The operator of the crippled Japanese Fukushima Daiichi nuclear plant has started pumping out radioactive groundwater to reduce leakage into the Pacific Ocean.

Tokyo Electric Power (TEPCO) began the work after it admitted last month that radioactive groundwater had been seeping out of the plant, confirming long-held suspicions that the sea was being contaminated.

The company said it pumped out 13 tonnes of groundwater from a well between 2:00 pm (0500 GMT) and 8:00 pm yesterday.

By mid-August, TEPCO plans to complete a new system enabling it to pump out 100 tonnes of groundwater a day. The water will be filtered and recycled to cool the reactors.

But there are growing fears that the existing facilities will soon be overwhelmed, as TEPCO scrambles to find ways to process and store waste water.

“It has been an urgent issue for us to suck out groundwater from this area as soon as possible,” a TEPCO spokesman had said yesterday.

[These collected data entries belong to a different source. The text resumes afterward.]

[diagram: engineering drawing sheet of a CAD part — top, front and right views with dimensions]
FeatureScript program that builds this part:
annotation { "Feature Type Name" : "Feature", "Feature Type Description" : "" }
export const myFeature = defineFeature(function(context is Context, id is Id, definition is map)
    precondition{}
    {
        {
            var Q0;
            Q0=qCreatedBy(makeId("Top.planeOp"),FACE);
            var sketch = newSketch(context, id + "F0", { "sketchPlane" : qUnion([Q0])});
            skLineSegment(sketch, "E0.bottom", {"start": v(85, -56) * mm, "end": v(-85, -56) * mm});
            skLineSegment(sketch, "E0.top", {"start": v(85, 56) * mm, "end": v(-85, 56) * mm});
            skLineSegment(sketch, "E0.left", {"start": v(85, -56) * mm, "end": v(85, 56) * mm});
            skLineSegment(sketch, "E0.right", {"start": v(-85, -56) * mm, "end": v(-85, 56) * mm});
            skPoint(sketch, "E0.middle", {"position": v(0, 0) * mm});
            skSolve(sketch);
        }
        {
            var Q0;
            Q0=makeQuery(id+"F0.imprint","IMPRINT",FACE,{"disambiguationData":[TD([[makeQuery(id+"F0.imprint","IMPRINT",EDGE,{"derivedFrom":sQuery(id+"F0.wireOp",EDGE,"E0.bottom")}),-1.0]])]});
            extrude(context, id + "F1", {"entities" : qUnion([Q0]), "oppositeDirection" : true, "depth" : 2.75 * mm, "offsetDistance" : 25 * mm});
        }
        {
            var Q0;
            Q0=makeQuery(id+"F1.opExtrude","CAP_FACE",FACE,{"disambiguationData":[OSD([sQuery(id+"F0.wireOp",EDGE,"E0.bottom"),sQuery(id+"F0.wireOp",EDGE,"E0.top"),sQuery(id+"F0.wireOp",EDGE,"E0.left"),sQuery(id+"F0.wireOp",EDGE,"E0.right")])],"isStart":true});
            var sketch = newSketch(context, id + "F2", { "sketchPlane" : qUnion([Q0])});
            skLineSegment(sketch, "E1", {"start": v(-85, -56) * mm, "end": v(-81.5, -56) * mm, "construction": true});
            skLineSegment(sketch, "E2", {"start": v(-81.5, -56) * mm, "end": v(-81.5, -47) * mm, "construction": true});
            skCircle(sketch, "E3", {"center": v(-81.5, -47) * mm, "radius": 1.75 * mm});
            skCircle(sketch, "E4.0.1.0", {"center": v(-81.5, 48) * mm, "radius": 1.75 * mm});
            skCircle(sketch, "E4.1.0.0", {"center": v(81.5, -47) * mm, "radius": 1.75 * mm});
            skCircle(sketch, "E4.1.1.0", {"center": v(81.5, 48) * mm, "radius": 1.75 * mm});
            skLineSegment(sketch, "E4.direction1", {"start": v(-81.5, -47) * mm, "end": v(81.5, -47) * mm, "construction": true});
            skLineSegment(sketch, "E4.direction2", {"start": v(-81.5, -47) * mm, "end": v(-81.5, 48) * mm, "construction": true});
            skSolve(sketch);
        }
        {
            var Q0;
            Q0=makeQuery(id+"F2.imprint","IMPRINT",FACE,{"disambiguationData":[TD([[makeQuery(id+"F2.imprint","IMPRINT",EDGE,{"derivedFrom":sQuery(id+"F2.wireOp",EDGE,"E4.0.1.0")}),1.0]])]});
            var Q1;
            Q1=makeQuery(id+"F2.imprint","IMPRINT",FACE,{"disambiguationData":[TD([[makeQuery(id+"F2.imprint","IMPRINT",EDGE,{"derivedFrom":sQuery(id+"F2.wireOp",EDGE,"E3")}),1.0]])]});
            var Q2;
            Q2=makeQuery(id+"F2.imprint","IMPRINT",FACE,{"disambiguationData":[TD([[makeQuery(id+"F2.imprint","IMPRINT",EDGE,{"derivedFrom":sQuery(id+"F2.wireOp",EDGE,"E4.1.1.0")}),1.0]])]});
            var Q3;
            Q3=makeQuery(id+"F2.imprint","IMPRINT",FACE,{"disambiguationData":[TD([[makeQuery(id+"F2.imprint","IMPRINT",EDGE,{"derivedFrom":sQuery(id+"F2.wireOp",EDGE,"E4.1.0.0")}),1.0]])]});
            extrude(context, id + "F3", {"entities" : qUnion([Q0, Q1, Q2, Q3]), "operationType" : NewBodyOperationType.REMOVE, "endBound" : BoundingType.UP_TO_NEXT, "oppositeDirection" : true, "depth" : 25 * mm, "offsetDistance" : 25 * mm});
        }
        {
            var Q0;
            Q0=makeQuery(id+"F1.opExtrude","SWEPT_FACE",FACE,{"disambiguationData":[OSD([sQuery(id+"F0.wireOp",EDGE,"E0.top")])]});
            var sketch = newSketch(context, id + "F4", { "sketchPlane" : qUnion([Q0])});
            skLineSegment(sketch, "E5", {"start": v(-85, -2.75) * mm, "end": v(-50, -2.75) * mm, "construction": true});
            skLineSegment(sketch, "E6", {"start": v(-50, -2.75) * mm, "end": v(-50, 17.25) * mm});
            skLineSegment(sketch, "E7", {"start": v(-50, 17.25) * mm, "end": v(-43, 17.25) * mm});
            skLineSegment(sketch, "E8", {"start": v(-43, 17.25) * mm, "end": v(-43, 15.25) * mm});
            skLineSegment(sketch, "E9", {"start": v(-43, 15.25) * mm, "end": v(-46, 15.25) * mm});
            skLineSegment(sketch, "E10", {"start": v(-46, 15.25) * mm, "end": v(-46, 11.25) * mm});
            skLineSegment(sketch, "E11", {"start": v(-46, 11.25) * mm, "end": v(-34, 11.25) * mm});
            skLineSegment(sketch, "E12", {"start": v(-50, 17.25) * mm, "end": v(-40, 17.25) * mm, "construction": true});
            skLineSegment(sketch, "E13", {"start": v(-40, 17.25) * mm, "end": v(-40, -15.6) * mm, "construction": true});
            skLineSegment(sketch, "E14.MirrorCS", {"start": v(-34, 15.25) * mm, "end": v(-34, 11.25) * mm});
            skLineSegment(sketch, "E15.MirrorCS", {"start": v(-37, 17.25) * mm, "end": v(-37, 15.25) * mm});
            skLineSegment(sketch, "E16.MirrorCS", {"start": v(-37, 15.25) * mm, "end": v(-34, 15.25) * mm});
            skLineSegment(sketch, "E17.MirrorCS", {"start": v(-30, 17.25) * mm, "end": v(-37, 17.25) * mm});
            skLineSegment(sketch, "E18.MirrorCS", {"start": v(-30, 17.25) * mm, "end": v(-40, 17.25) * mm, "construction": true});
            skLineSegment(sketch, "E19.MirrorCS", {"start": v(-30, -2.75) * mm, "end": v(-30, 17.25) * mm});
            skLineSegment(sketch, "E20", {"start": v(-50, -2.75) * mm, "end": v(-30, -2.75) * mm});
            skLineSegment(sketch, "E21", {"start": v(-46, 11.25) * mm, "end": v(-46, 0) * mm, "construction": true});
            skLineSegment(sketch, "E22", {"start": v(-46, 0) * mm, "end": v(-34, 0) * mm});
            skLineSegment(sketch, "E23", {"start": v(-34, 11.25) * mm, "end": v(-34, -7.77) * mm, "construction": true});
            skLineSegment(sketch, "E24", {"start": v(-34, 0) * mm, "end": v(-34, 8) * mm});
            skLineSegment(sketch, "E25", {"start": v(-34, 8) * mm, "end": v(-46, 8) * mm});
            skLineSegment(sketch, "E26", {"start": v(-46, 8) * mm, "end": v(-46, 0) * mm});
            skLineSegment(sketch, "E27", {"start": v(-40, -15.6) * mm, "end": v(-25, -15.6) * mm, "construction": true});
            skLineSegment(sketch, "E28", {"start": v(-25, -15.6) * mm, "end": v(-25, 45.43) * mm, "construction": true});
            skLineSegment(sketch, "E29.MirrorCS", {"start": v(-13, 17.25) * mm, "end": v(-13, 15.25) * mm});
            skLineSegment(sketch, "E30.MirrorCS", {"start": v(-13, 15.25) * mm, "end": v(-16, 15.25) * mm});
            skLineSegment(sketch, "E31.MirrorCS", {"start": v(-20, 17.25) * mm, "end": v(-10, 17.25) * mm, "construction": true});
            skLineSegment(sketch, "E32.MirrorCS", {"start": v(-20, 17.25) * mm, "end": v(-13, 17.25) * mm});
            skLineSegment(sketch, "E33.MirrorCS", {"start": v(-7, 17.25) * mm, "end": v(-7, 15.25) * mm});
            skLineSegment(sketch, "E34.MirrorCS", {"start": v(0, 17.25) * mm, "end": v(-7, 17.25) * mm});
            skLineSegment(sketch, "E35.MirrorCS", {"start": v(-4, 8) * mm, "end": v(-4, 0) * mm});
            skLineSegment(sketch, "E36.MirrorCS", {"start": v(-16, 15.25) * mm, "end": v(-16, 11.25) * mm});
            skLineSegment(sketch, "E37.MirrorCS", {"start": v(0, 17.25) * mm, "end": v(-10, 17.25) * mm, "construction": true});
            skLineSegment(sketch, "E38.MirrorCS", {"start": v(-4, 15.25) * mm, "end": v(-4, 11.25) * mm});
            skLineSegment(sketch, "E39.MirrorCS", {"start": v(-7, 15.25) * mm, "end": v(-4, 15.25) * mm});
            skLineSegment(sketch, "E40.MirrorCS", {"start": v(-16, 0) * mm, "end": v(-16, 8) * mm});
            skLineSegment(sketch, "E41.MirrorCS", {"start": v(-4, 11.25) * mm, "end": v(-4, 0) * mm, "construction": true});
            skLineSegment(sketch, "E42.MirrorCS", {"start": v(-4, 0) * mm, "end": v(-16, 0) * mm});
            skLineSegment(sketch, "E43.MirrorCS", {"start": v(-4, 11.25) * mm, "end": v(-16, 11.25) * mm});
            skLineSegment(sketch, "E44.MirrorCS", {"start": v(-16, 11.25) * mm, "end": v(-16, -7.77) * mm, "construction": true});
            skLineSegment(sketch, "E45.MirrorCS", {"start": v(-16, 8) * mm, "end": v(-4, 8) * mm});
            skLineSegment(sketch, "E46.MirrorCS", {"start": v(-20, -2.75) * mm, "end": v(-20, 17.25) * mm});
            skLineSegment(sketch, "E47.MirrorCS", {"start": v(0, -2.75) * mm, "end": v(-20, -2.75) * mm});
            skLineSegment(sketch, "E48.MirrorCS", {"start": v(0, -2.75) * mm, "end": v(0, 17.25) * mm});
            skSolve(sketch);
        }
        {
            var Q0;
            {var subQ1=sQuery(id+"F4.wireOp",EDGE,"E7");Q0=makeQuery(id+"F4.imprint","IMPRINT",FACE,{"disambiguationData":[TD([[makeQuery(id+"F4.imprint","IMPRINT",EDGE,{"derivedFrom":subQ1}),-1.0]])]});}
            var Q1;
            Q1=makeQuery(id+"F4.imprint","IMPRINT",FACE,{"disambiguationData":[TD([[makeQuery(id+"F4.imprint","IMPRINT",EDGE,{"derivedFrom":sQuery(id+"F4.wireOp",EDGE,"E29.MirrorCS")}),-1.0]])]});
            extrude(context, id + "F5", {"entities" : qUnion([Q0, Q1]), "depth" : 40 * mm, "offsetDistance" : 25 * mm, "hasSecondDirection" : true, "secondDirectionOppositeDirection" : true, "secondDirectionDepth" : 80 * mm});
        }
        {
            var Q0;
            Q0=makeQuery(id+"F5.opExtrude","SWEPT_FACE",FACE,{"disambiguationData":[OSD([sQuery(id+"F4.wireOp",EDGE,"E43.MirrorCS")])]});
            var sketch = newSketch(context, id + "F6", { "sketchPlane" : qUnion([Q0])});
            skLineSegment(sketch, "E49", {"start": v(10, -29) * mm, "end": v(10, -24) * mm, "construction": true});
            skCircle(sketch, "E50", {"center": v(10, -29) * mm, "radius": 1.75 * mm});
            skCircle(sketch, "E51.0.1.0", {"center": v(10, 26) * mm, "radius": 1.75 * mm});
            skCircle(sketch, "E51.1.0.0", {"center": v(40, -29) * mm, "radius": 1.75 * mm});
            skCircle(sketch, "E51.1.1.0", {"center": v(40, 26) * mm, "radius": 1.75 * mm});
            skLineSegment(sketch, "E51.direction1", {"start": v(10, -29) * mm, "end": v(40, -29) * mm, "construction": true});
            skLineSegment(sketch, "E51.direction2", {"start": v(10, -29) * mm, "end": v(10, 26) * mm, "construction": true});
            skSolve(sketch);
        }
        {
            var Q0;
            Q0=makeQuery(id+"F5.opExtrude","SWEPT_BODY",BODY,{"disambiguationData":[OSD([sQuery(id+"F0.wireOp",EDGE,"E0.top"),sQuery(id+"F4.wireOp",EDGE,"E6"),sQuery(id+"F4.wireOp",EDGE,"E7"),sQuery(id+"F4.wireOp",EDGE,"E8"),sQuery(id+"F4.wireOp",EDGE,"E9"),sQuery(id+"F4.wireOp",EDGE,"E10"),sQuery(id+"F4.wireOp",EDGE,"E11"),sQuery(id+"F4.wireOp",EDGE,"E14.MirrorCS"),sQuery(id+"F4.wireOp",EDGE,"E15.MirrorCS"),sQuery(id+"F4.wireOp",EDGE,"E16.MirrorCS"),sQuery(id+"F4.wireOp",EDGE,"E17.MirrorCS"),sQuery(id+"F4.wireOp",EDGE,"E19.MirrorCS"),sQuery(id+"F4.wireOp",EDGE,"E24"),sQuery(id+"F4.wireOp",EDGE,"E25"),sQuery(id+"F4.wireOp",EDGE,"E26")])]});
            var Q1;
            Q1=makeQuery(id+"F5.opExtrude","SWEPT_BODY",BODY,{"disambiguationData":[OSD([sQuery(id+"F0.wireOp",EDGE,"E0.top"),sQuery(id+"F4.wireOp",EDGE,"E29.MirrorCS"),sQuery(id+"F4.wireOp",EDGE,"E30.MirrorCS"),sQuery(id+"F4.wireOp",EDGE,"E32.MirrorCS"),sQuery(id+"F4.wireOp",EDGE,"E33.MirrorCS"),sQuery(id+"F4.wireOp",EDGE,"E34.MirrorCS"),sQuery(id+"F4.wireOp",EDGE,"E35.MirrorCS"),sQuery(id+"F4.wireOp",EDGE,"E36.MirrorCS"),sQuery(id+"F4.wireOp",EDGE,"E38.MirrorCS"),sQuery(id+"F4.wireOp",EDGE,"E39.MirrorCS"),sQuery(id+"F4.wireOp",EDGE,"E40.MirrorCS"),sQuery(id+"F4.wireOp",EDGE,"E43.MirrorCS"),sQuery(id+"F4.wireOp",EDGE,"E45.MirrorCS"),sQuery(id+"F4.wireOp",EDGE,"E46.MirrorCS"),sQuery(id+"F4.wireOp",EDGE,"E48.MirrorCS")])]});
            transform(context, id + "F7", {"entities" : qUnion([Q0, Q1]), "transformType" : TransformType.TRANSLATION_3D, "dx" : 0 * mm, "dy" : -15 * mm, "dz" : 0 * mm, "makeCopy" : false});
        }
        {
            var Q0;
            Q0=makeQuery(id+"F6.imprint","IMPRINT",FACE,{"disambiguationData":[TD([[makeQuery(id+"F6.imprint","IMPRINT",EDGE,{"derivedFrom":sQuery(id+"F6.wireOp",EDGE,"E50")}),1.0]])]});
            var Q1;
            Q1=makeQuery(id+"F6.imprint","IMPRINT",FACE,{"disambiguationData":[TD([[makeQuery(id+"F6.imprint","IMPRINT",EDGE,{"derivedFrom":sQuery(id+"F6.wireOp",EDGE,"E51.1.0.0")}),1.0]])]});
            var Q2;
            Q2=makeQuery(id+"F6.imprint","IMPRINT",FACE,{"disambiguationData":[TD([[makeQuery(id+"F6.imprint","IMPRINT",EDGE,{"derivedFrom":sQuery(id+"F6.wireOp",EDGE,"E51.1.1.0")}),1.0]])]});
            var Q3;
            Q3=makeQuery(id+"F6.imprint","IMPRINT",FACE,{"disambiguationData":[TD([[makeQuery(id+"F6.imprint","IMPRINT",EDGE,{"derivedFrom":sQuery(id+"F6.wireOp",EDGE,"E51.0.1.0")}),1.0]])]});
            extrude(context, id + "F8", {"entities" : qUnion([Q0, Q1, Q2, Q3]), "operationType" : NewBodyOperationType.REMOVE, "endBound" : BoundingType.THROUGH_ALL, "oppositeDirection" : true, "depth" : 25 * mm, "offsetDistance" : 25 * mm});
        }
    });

TEPCO officials could not be reached today.

The embattled utility — kept afloat by a government bailout — last month admitted for the first time that radioactive groundwater had been leaking outside the plant.

It has since said that tainted water has been escaping into the Pacific for more than two years since the atomic crisis triggered by a huge quake and tsunami in March 2011.

An official at Japan’s industry ministry said this week that Tokyo estimates 300 tonnes of contaminated groundwater may be seeping into the ocean every day. “But we’re not certain if the water is highly contaminated,” he added.